===== Material for the task =====

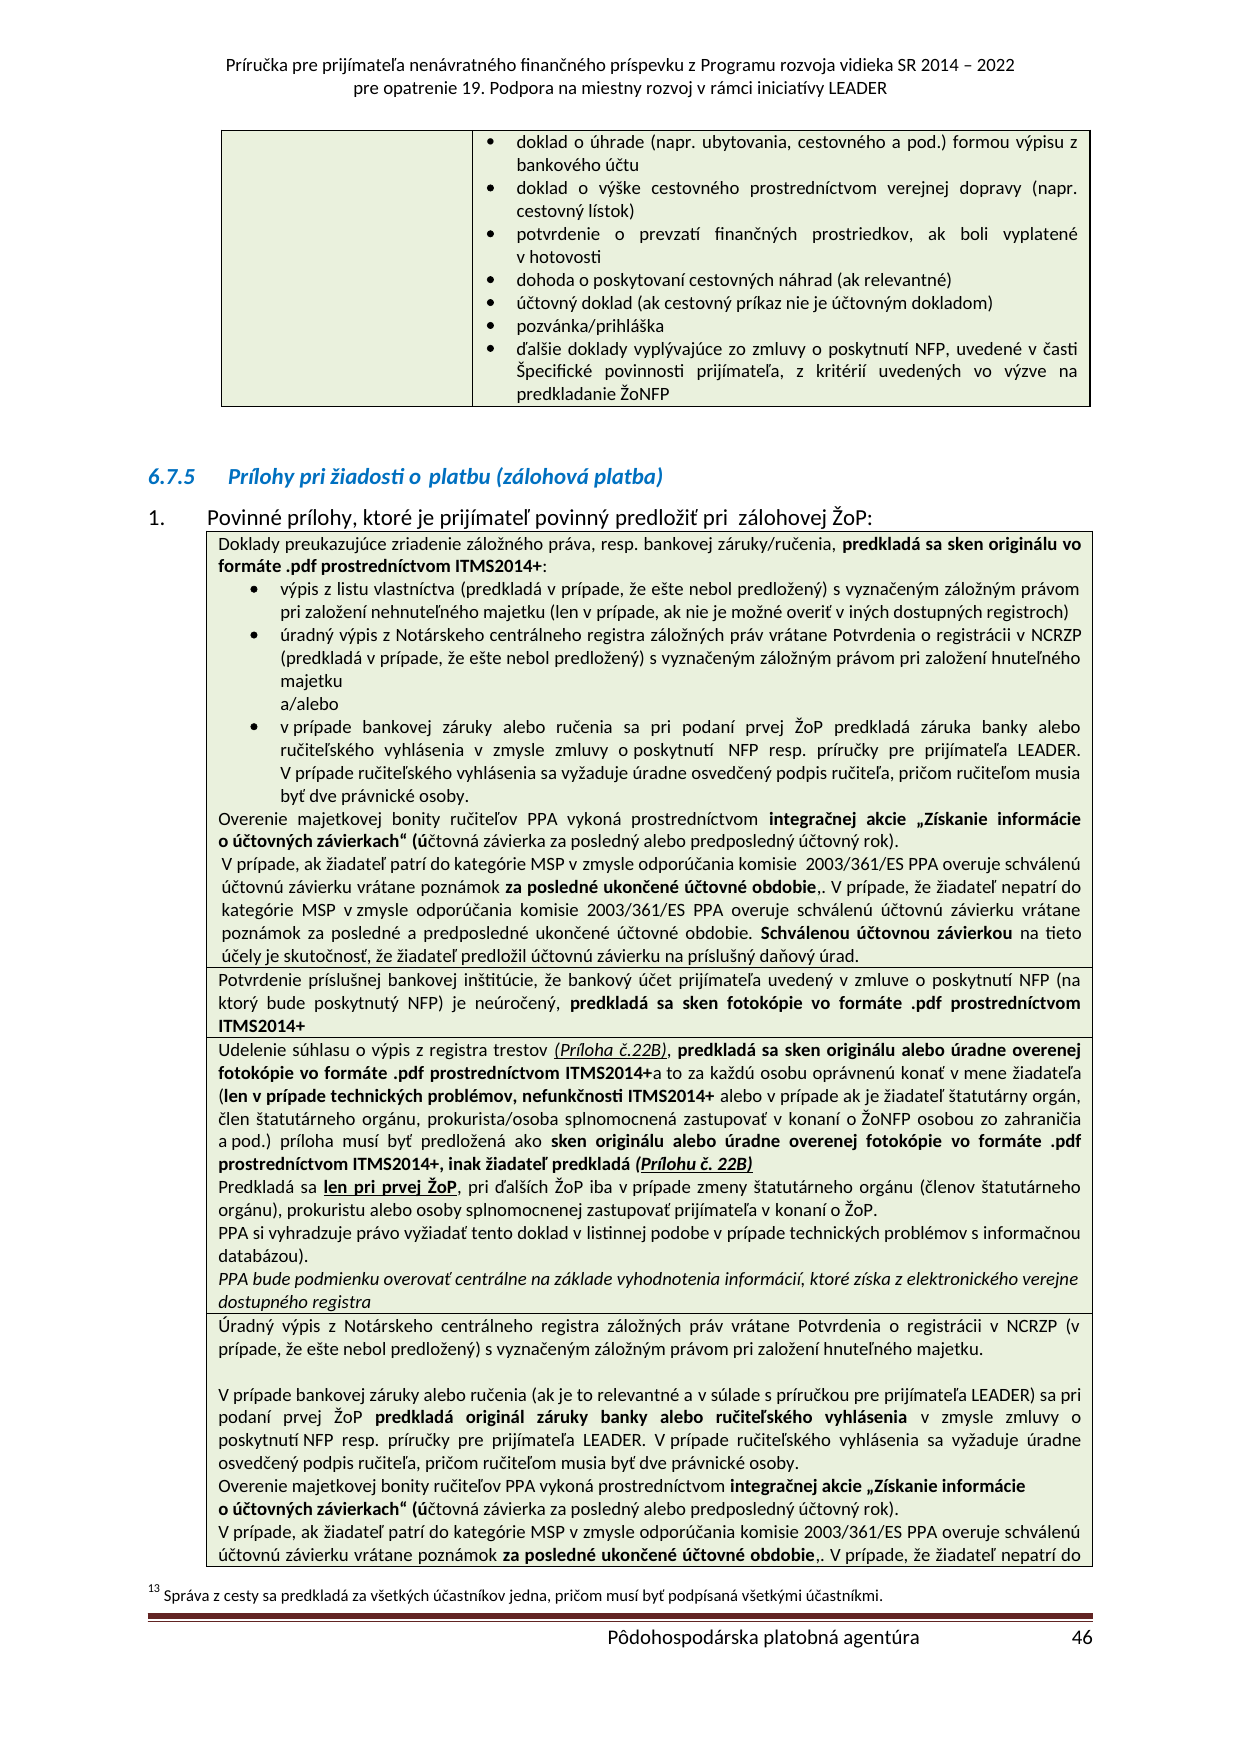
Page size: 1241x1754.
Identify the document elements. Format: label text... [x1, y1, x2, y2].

table_header Doklady preukazujúce zriadenie záložného práva, resp. bankovej záruky/ručenia, predkladá sa sken originálu vo formáte .pdf prostredníctvom ITMS2014+: výpis z listu vlastníctva (predkladá v prípade, že ešte nebol predložený) s vyznačeným záložným právom pri založení nehnuteľného majetku (len v prípade, ak nie je možné overiť v iných dostupných registroch) úradný výpis z Notárskeho centrálneho registra záložných práv vrátane Potvrdenia o registrácii v NCRZP (predkladá v prípade, že ešte nebol predložený) s vyznačeným záložným právom pri založení hnuteľného majetku a/alebo v prípade bankovej záruky alebo ručenia sa pri podaní prvej ŽoP predkladá záruka banky alebo ručiteľského vyhlásenia v zmysle zmluvy o poskytnutí NFP resp. príručky pre prijímateľa LEADER. V prípade ručiteľského vyhlásenia sa vyžaduje úradne osvedčený podpis ručiteľa, pričom ručiteľom musia byť dve právnické osoby. Overenie majetkovej bonity ručiteľov PPA vykoná prostredníctvom integračnej akcie „Získanie informácie o účtovných závierkach“ (účtovná závierka za posledný alebo predposledný účtovný rok). V prípade, ak žiadateľ patrí do kategórie MSP v zmysle odporúčania komisie 2003/361/ES PPA overuje schválenú účtovnú závierku vrátane poznámok za posledné ukončené účtovné obdobie,. V prípade, že žiadateľ nepatrí do kategórie MSP v zmysle odporúčania komisie 2003/361/ES PPA overuje schválenú účtovnú závierku vrátane poznámok za posledné a predposledné ukončené účtovné obdobie. Schválenou účtovnou závierkou na tieto účely je skutočnosť, že žiadateľ predložil účtovnú závierku na príslušný daňový úrad. [207, 532, 1092, 967]
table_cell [473, 131, 1089, 406]
list Povinné prílohy, ktoré je prijímateľ povinný predložiť pri zálohovej ŽoP: [148, 503, 1093, 531]
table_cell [222, 131, 472, 406]
table_cell Potvrdenie príslušnej bankovej inštitúcie, že bankový účet prijímateľa uvedený v zmluve o poskytnutí NFP (na ktorý bude poskytnutý NFP) je neúročený, predkladá sa sken fotokópie vo formáte .pdf prostredníctvom ITMS2014+ [207, 968, 1092, 1037]
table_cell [207, 1314, 1092, 1566]
subtitle Prílohy pri žiadosti o platbu (zálohová platba) [148, 462, 1093, 490]
table_cell Udelenie súhlasu o výpis z registra trestov (Príloha č.22B), predkladá sa sken originálu alebo úradne overenej fotokópie vo formáte .pdf prostredníctvom ITMS2014+a to za každú osobu oprávnenú konať v mene žiadateľa (len v prípade technických problémov, nefunkčnosti ITMS2014+ alebo v prípade ak je žiadateľ štatutárny orgán, člen štatutárneho orgánu, prokurista/osoba splnomocnená zastupovať v konaní o ŽoNFP osobou zo zahraničia a pod.) príloha musí byť predložená ako sken originálu alebo úradne overenej fotokópie vo formáte .pdf prostredníctvom ITMS2014+, inak žiadateľ predkladá (Prílohu č. 22B) Predkladá sa len pri prvej ŽoP, pri ďalších ŽoP iba v prípade zmeny štatutárneho orgánu (členov štatutárneho orgánu), prokuristu alebo osoby splnomocnenej zastupovať prijímateľa v konaní o ŽoP. PPA si vyhradzuje právo vyžiadať tento doklad v listinnej podobe v prípade technických problémov s informačnou databázou). PPA bude podmienku overovať centrálne na základe vyhodnotenia informácií, ktoré získa z elektronického verejne dostupného registra [207, 1038, 1092, 1313]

=====

- **Task directions**:
Could the entries above be written out word for word, pictures excluded?

- **Exercise response**:
Page size: 1241x1754.
Identify the document elements. Format: label text... [x1, y1, x2, y2].

table_header Doklady preukazujúce zriadenie záložného práva, resp. bankovej záruky/ručenia, predkladá sa sken originálu vo formáte .pdf prostredníctvom ITMS2014+: výpis z listu vlastníctva (predkladá v prípade, že ešte nebol predložený) s vyznačeným záložným právom pri založení nehnuteľného majetku (len v prípade, ak nie je možné overiť v iných dostupných registroch) úradný výpis z Notárskeho centrálneho registra záložných práv vrátane Potvrdenia o registrácii v NCRZP (predkladá v prípade, že ešte nebol predložený) s vyznačeným záložným právom pri založení hnuteľného majetku a/alebo v prípade bankovej záruky alebo ručenia sa pri podaní prvej ŽoP predkladá záruka banky alebo ručiteľského vyhlásenia v zmysle zmluvy o poskytnutí NFP resp. príručky pre prijímateľa LEADER. V prípade ručiteľského vyhlásenia sa vyžaduje úradne osvedčený podpis ručiteľa, pričom ručiteľom musia byť dve právnické osoby. Overenie majetkovej bonity ručiteľov PPA vykoná prostredníctvom integračnej akcie „Získanie informácie o účtovných závierkach“ (účtovná závierka za posledný alebo predposledný účtovný rok). V prípade, ak žiadateľ patrí do kategórie MSP v zmysle odporúčania komisie 2003/361/ES PPA overuje schválenú účtovnú závierku vrátane poznámok za posledné ukončené účtovné obdobie,. V prípade, že žiadateľ nepatrí do kategórie MSP v zmysle odporúčania komisie 2003/361/ES PPA overuje schválenú účtovnú závierku vrátane poznámok za posledné a predposledné ukončené účtovné obdobie. Schválenou účtovnou závierkou na tieto účely je skutočnosť, že žiadateľ predložil účtovnú závierku na príslušný daňový úrad. [207, 532, 1092, 967]
table_cell [473, 131, 1089, 406]
list Povinné prílohy, ktoré je prijímateľ povinný predložiť pri zálohovej ŽoP: [148, 503, 1093, 531]
table_cell [222, 131, 472, 406]
table_cell Potvrdenie príslušnej bankovej inštitúcie, že bankový účet prijímateľa uvedený v zmluve o poskytnutí NFP (na ktorý bude poskytnutý NFP) je neúročený, predkladá sa sken fotokópie vo formáte .pdf prostredníctvom ITMS2014+ [207, 968, 1092, 1037]
table_cell [207, 1314, 1092, 1566]
subtitle Prílohy pri žiadosti o platbu (zálohová platba) [148, 462, 1093, 490]
table_cell Udelenie súhlasu o výpis z registra trestov (Príloha č.22B), predkladá sa sken originálu alebo úradne overenej fotokópie vo formáte .pdf prostredníctvom ITMS2014+a to za každú osobu oprávnenú konať v mene žiadateľa (len v prípade technických problémov, nefunkčnosti ITMS2014+ alebo v prípade ak je žiadateľ štatutárny orgán, člen štatutárneho orgánu, prokurista/osoba splnomocnená zastupovať v konaní o ŽoNFP osobou zo zahraničia a pod.) príloha musí byť predložená ako sken originálu alebo úradne overenej fotokópie vo formáte .pdf prostredníctvom ITMS2014+, inak žiadateľ predkladá (Prílohu č. 22B) Predkladá sa len pri prvej ŽoP, pri ďalších ŽoP iba v prípade zmeny štatutárneho orgánu (členov štatutárneho orgánu), prokuristu alebo osoby splnomocnenej zastupovať prijímateľa v konaní o ŽoP. PPA si vyhradzuje právo vyžiadať tento doklad v listinnej podobe v prípade technických problémov s informačnou databázou). PPA bude podmienku overovať centrálne na základe vyhodnotenia informácií, ktoré získa z elektronického verejne dostupného registra [207, 1038, 1092, 1313]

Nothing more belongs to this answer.